Graduation Semester and Year




Document Type


Degree Name

Master of Science in Biomedical Engineering



First Advisor

Samir M Iqbal


This thesis demonstrates a simple process to generate alginate hollow microfibers by using a non-lithographic PDMS microfluidic device. The microfluidic device was fabricated by a novel template method in a wet lab without the support of any conventional lithography techniques. The relationships of the flow rate and the diameter of hollow alginate fibers were characterized. It was found that the outer diameter of the alginate hollow fiber was independent of the flow rate, but the core flow and sheath flow played an important role to control the internal diameter and the wall thickness of the alginate hollow microfiber. At a constant sheath flow and at increasing core flow rates, the internal diameters increased and the wall thicknesses decreased. At a fixed core flow, with increasing sheath flow rates, the internal diameters decreased and the wall thicknesses increased.
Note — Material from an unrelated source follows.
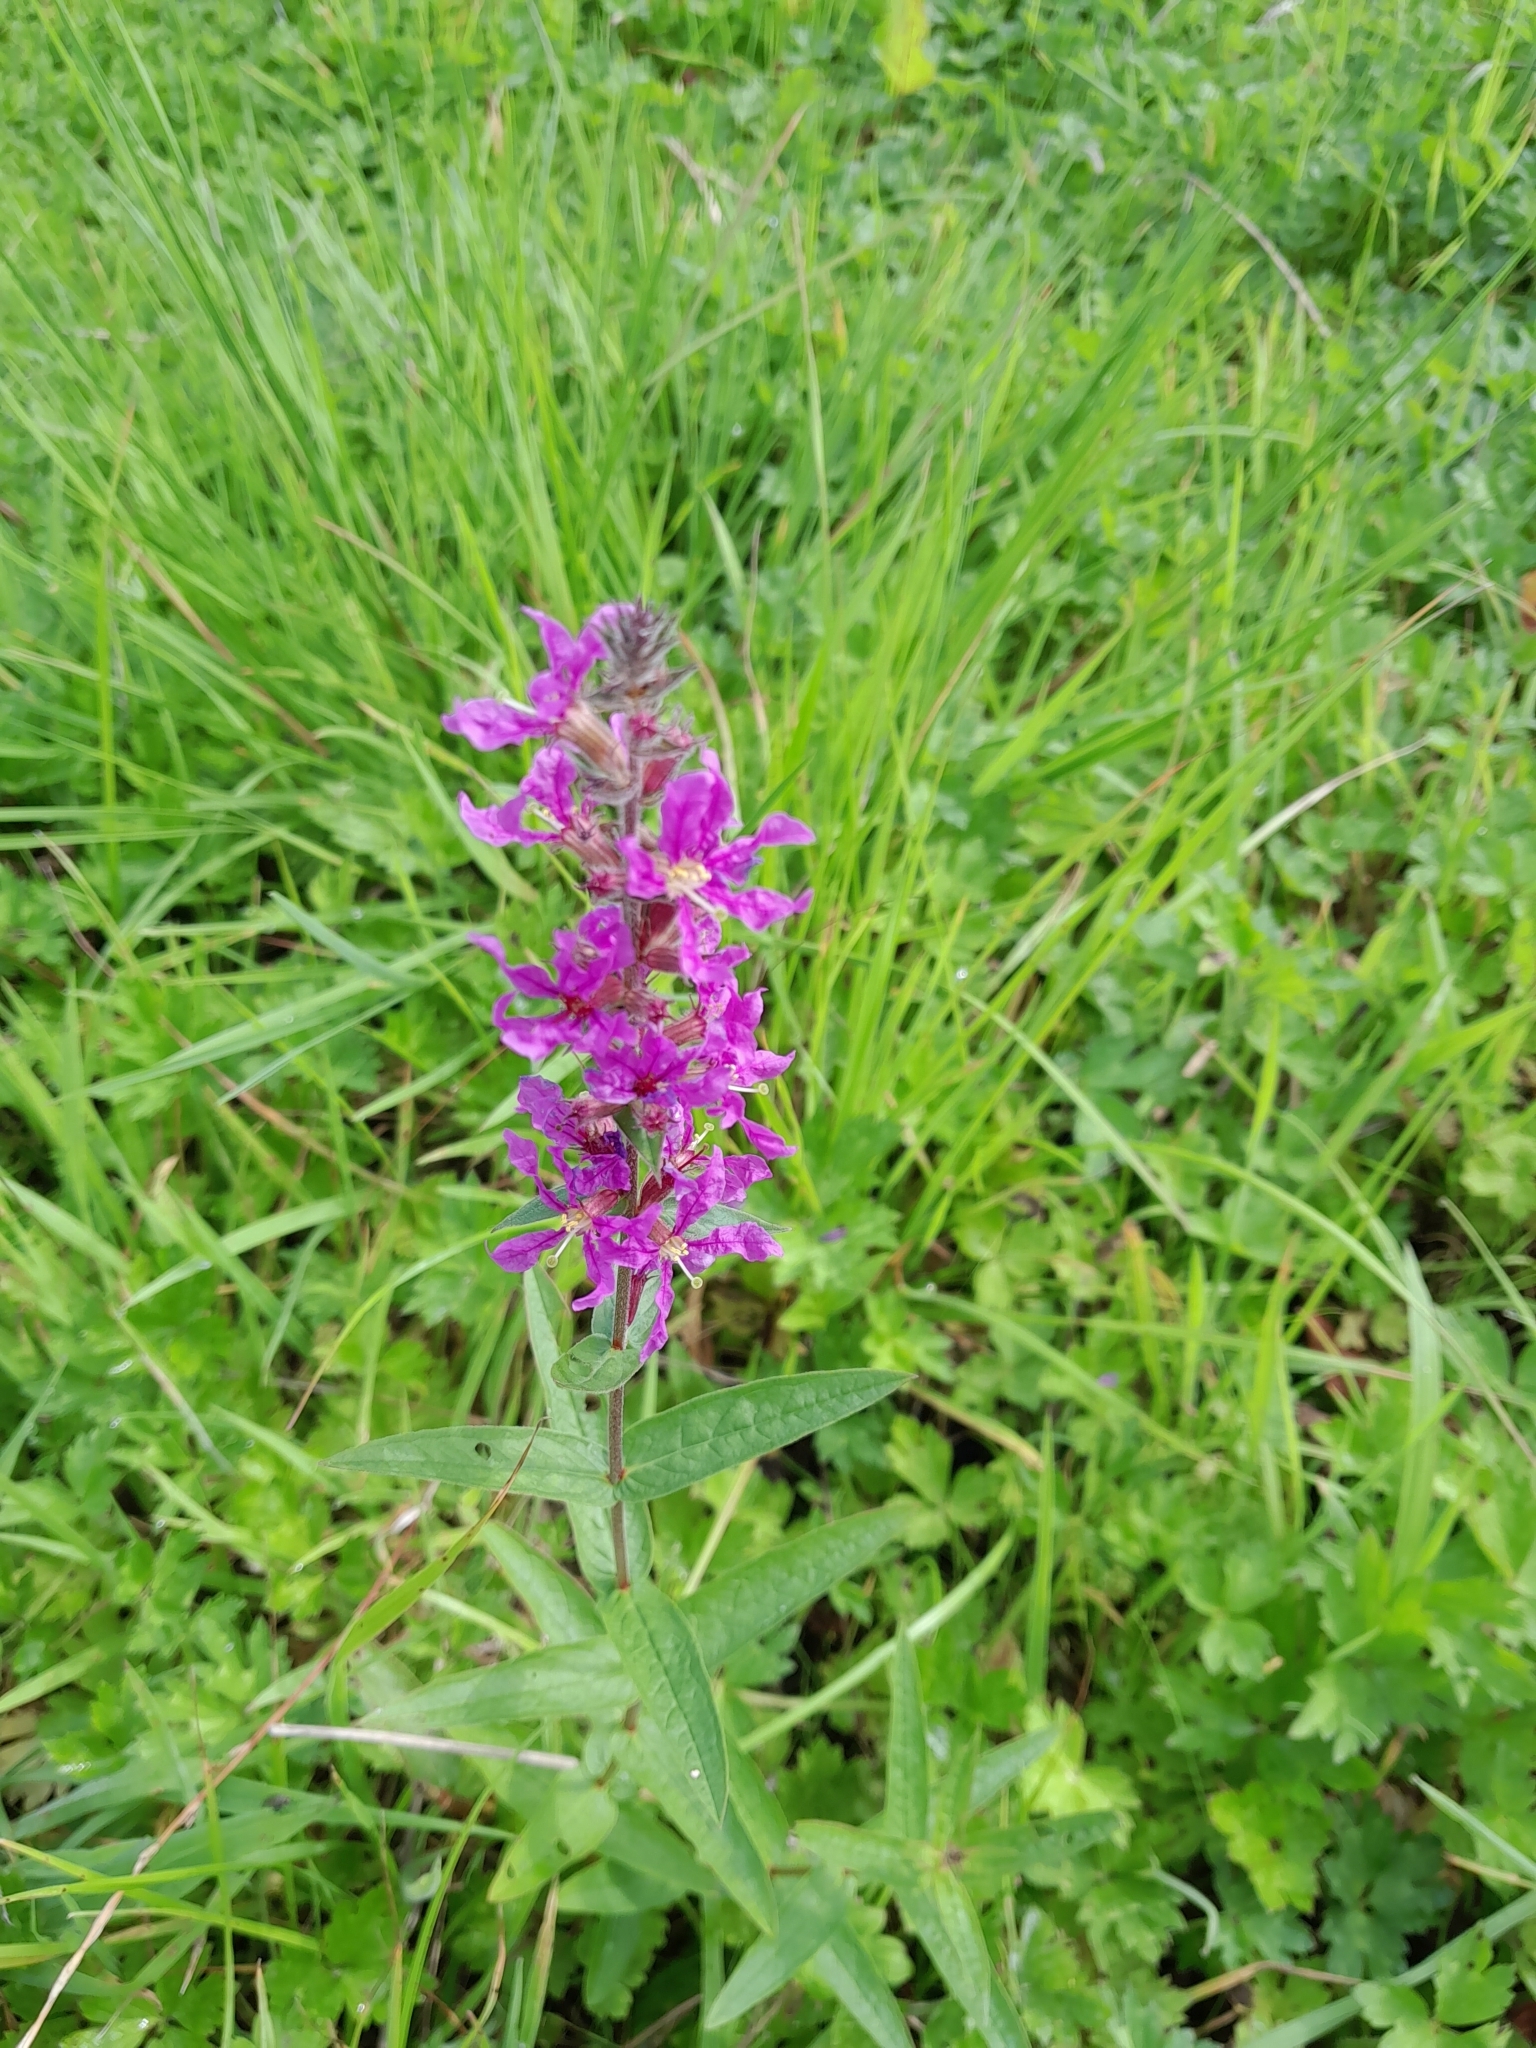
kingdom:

The fabricated alginate hollow microfiber was then used as a bioreactor. Glucose oxidase (GOx) was chosen as a model enzyme that was entrapped in the hollow microfibers. The GOx enzyme activity was investigated by a colorimetric assay. This showed that a small internal core and a thick wall directly affected the enzyme encapsulation efficiency, enzymatic activity, and enzyme leakage. In addition, the metal ions present in an enzyme storage solution could act as activators or inhibitors changing the enzyme activity.